PAGE EXTRACT

# [SOLVED] Print from iPad using Gentoo's PPD file

## roytheman

Hello Gentoo forums,

I have an iPhone iOS9 and an iPad iOS9 and I can print with these devices to my HP printer using a technology called Air Print from Apple with no problem using my wifi network. But the problem for me is that these two Apple devices uses their own PPD file which does not offer some settings I want, like Econo-Print.  I can print using Econo-Print using my desktop computer with Gentooo installed using CUPS but Econo-Print is not available when using these two Apple devices. In other words, when I print from an Apple device, I want to be able to use the PPD flle in Gentoo (CUPS) and not the PPD file in the Apple devices when printing from an Apple device. Is there a way to accomplish this? I've heard the Mac computer offers some programs like Handy Print that can solve my problem but I don't have a Mac. I have an IBM compatible desktop computer with Gentoo installed.

I might add I am presently using avahi (like Bonjour) in Gentoo to broadcast my printer to my Apple devices  ( http://www.productionmonkeys.net/guides/print-server/airprint ) but even that does not use the CUPs PPD file in Gentoo so I still do not have the Econo-Print option.

My question would be Is there a Linux package that is equivalent to Mac's "Handy Print" that would allow me to use my Gentoo's PPD files when printing from one of my Apple devices? If I could use Gentoo's PPD file when printing from my iPad, I'm sure Econo-Print would then be available. Any help would be greatly appreciated.

RoyLast edited by roytheman on Sun Apr 17, 2016 3:04 pm; edited 3 times in total

----------

## NeddySeagoon

roytheman,

Air Print does not use your PC at all. Its a protocol directly between supported devices.

You would need to change the Apple devices.  If you want to do that, you probably have to buy Apple.

To use your PC, you would need to transfer the file to be printed to the PC, then print it from there.

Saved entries

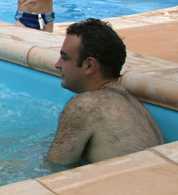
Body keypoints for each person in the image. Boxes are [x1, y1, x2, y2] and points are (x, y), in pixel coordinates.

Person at [48, 18, 164, 164]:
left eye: (64, 58)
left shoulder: (85, 105)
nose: (57, 64)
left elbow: (52, 167)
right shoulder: (131, 103)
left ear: (89, 65)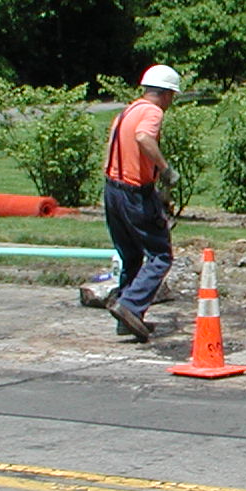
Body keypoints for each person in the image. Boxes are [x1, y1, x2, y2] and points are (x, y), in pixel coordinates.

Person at [102, 64, 182, 341]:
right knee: (160, 255)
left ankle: (125, 316)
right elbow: (143, 137)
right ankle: (130, 306)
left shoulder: (129, 110)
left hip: (113, 190)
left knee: (132, 256)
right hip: (133, 193)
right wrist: (166, 169)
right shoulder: (152, 111)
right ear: (167, 94)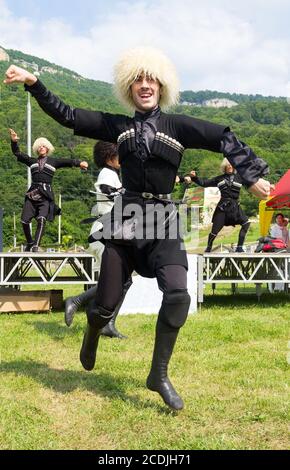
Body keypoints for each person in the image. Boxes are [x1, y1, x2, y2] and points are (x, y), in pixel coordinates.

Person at [4, 47, 271, 410]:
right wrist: (35, 83)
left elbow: (224, 135)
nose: (145, 85)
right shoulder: (118, 125)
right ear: (129, 88)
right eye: (137, 80)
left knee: (178, 294)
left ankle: (158, 374)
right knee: (104, 305)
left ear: (162, 86)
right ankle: (93, 328)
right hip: (126, 216)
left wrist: (251, 175)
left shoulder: (178, 127)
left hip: (163, 218)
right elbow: (67, 115)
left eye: (151, 79)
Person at [65, 141, 131, 339]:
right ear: (109, 157)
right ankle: (76, 301)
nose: (122, 159)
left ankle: (108, 324)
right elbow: (108, 193)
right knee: (116, 281)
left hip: (111, 233)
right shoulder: (107, 174)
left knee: (124, 281)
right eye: (118, 155)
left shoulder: (114, 174)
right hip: (104, 233)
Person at [9, 128, 88, 252]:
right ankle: (30, 242)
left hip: (46, 195)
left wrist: (80, 163)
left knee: (41, 219)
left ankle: (36, 245)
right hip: (32, 193)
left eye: (43, 146)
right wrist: (14, 142)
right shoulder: (32, 161)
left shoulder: (54, 161)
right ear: (36, 149)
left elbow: (68, 161)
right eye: (39, 146)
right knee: (24, 220)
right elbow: (18, 153)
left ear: (48, 148)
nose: (41, 147)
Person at [180, 158, 251, 252]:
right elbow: (204, 183)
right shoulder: (219, 178)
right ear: (224, 167)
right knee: (214, 231)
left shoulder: (240, 178)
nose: (229, 166)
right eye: (227, 165)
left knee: (246, 223)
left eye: (231, 165)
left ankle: (239, 247)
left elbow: (253, 182)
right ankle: (208, 248)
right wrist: (194, 177)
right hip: (223, 207)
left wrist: (268, 185)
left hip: (235, 208)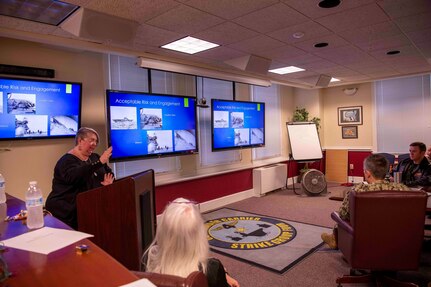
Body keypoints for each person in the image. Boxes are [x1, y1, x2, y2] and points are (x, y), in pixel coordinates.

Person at [143, 198, 240, 287]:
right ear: (199, 234)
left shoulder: (149, 258)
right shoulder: (212, 269)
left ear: (162, 231)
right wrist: (223, 274)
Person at [321, 154, 409, 249]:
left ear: (367, 173)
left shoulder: (357, 190)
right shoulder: (403, 189)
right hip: (395, 233)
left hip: (365, 234)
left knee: (341, 217)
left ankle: (335, 238)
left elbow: (343, 214)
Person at [45, 127, 114, 229]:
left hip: (87, 209)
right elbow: (77, 176)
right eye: (92, 140)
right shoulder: (66, 161)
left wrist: (107, 184)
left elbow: (108, 173)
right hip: (66, 213)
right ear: (80, 141)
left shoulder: (94, 157)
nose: (95, 144)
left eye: (96, 141)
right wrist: (99, 163)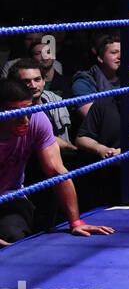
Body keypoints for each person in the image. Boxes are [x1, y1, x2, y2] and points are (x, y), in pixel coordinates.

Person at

YOUR TASK
Reproduce the entire forum thread on printing from an iPad, word for word. Work from the forum thread alone.

ANSWER TO THIS TASK
# [SOLVED] Print from iPad using Gentoo's PPD file

## roytheman

Hello Gentoo forums,

I have an iPhone iOS9 and an iPad iOS9 and I can print with these devices to my HP printer using a technology called Air Print from Apple with no problem using my wifi network. But the problem for me is that these two Apple devices uses their own PPD file which does not offer some settings I want, like Econo-Print.  I can print using Econo-Print using my desktop computer with Gentooo installed using CUPS but Econo-Print is not available when using these two Apple devices. In other words, when I print from an Apple device, I want to be able to use the PPD flle in Gentoo (CUPS) and not the PPD file in the Apple devices when printing from an Apple device. Is there a way to accomplish this? I've heard the Mac computer offers some programs like Handy Print that can solve my problem but I don't have a Mac. I have an IBM compatible desktop computer with Gentoo installed.

I might add I am presently using avahi (like Bonjour) in Gentoo to broadcast my printer to my Apple devices  ( http://www.productionmonkeys.net/guides/print-server/airprint ) but even that does not use the CUPs PPD file in Gentoo so I still do not have the Econo-Print option.

My question would be Is there a Linux package that is equivalent to Mac's "Handy Print" that would allow me to use my Gentoo's PPD files when printing from one of my Apple devices? If I could use Gentoo's PPD file when printing from my iPad, I'm sure Econo-Print would then be available. Any help would be greatly appreciated.

RoyLast edited by roytheman on Sun Apr 17, 2016 3:04 pm; edited 3 times in total

----------

## NeddySeagoon

roytheman,

Air Print does not use your PC at all. Its a protocol directly between supported devices.

You would need to change the Apple devices.  If you want to do that, you probably have to buy Apple.

To use your PC, you would need to transfer the file to be printed to the PC, then print it from there.